Even to my untrained eye it's possible to make out distinct structures....

This is a photo of a structure that has been labelled "The Many Coloured Hall" which has "piers" of stone intruding into the space.  Coloured or "painted" stone has been discovered here too.  Plastic sheeting and tyres are used to protect areas that are to be explored further.

Around the site are explanations of some of the structures for visitors to get a better understanding of, what to the uninitiated, seems like a pile of stones!

The dig lasts six weeks this year and next, 2 weeks in July and 4 weeks in August.  There's lots of activity with archaeology students and experienced archaeologists scraping and brushing and generally have a good "rummage" around in a very ordered way.

Here are a selection of photos of the site....

There are three tours a day at the site led by experts, and a great viewing platform to see the overall site from.

The tours are great, but I also love just stopping by and watching the work progress.  I know one or two folk there who stop and chat about what they're doing or what they've found. Archaeologists are a very friendly bunch it would seem!

This lovely lady stopped to show me her latest find.  Cattle bones!  Dating from about 2,400 BC when it is thought perhaps a great "decomissioing" freast took place where hundreds of cattle were slaughtered and consumed, with bones placed in the surrounding passageways. She was the first person to set eyes on these bones in over 2,000 years, and I saw them soon after! Spine tingling to think I was one of the first people to see them - cattle which would have grazed the land we stood on and looked at the same Hoy Hills we look at today.

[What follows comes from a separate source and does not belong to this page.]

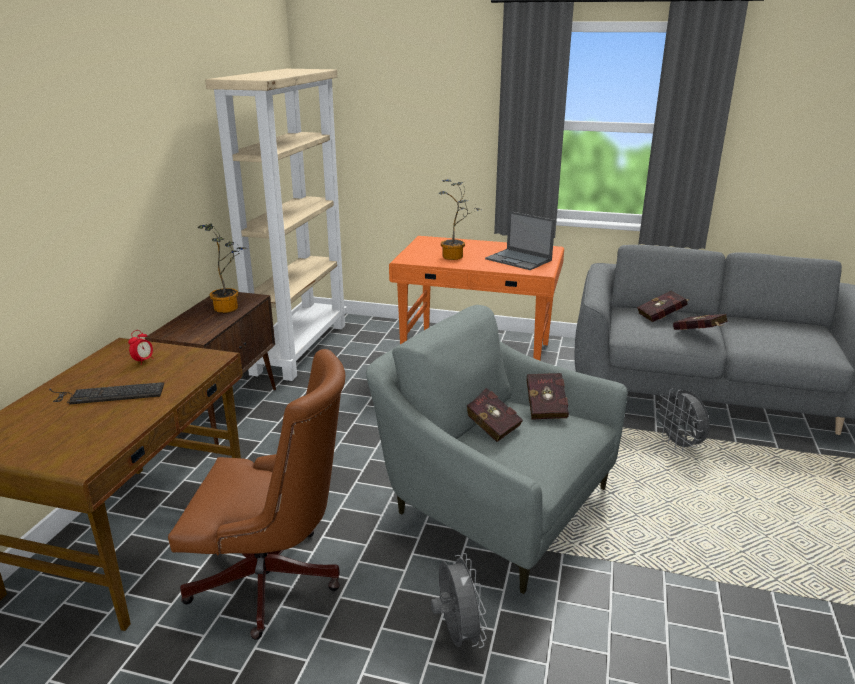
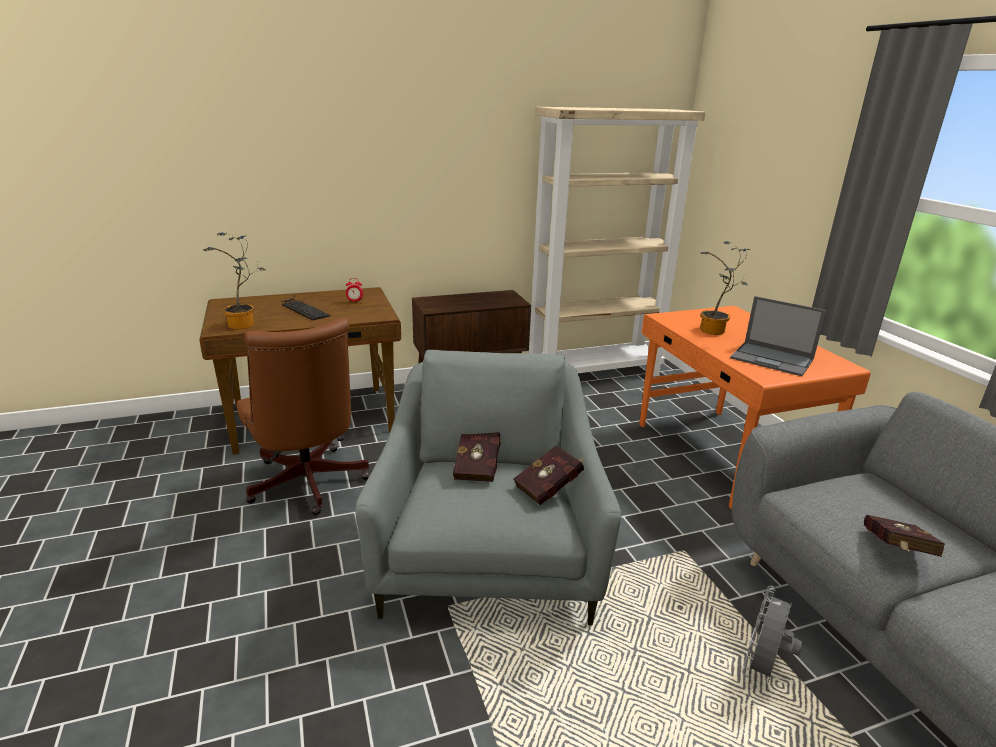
camera: 55 degrees right, 0 degrees up
(229, 307) = (489, 301): potted plant -> potted plant (244, 325)
(457, 635) = (303, 595): grey fan -> none
(519, 260) = (773, 359): laptop -> laptop turned 60 degrees counterclockwise
(662, 317) = (891, 508): red book -> none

A close up - covered in earth, yet to be cleaned, tagged and analysed.

There have been other finds too,  This is a replica of a stone ball found on the site - apparently almost exclusively only found in Scotland (so far).  It's a very tactile object, but it's purpose is unknown.

And this wee spatula (NOT a replica!).  I've got one like this in my kitchen!!

So if you are in Orkney at the end of July or during August 2016 do go along to the site!  And if you're not - keep an eye out for the dig diary!